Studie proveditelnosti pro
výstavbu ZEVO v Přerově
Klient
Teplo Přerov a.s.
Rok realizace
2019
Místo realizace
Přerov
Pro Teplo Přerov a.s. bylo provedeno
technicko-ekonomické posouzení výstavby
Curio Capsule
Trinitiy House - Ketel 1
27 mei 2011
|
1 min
...
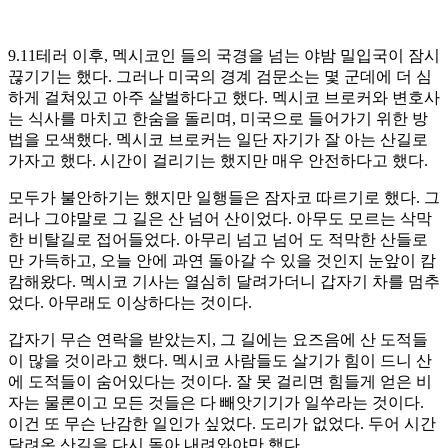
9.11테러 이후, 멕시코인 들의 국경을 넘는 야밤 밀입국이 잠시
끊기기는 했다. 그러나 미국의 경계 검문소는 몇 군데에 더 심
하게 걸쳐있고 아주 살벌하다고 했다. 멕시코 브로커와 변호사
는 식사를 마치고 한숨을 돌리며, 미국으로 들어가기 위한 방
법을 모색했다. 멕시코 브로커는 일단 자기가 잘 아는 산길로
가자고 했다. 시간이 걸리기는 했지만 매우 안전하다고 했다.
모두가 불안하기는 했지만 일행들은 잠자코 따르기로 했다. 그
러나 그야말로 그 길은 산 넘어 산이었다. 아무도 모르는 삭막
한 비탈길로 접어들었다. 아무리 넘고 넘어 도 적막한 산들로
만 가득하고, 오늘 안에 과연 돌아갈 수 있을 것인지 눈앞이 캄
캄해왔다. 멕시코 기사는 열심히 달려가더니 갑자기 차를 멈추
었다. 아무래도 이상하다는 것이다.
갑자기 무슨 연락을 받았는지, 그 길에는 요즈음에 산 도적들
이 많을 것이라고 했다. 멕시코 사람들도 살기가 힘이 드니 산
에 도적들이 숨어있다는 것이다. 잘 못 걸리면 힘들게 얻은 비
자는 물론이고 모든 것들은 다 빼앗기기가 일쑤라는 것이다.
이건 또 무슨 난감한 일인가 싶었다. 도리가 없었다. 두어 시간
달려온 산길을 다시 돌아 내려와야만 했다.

Problem requirements —
What you return should be exactly the lines above, starting at the one with "법을 모색했다. 멕시코 브로커는 일단 자기가 잘 아는 산길로" and ending at the one with "갑자기 무슨 연락을 받았는지, 그 길에는 요즈음에 산 도적들", and nothing else.

Response —
법을 모색했다. 멕시코 브로커는 일단 자기가 잘 아는 산길로
가자고 했다. 시간이 걸리기는 했지만 매우 안전하다고 했다.
모두가 불안하기는 했지만 일행들은 잠자코 따르기로 했다. 그
러나 그야말로 그 길은 산 넘어 산이었다. 아무도 모르는 삭막
한 비탈길로 접어들었다. 아무리 넘고 넘어 도 적막한 산들로
만 가득하고, 오늘 안에 과연 돌아갈 수 있을 것인지 눈앞이 캄
캄해왔다. 멕시코 기사는 열심히 달려가더니 갑자기 차를 멈추
었다. 아무래도 이상하다는 것이다.
갑자기 무슨 연락을 받았는지, 그 길에는 요즈음에 산 도적들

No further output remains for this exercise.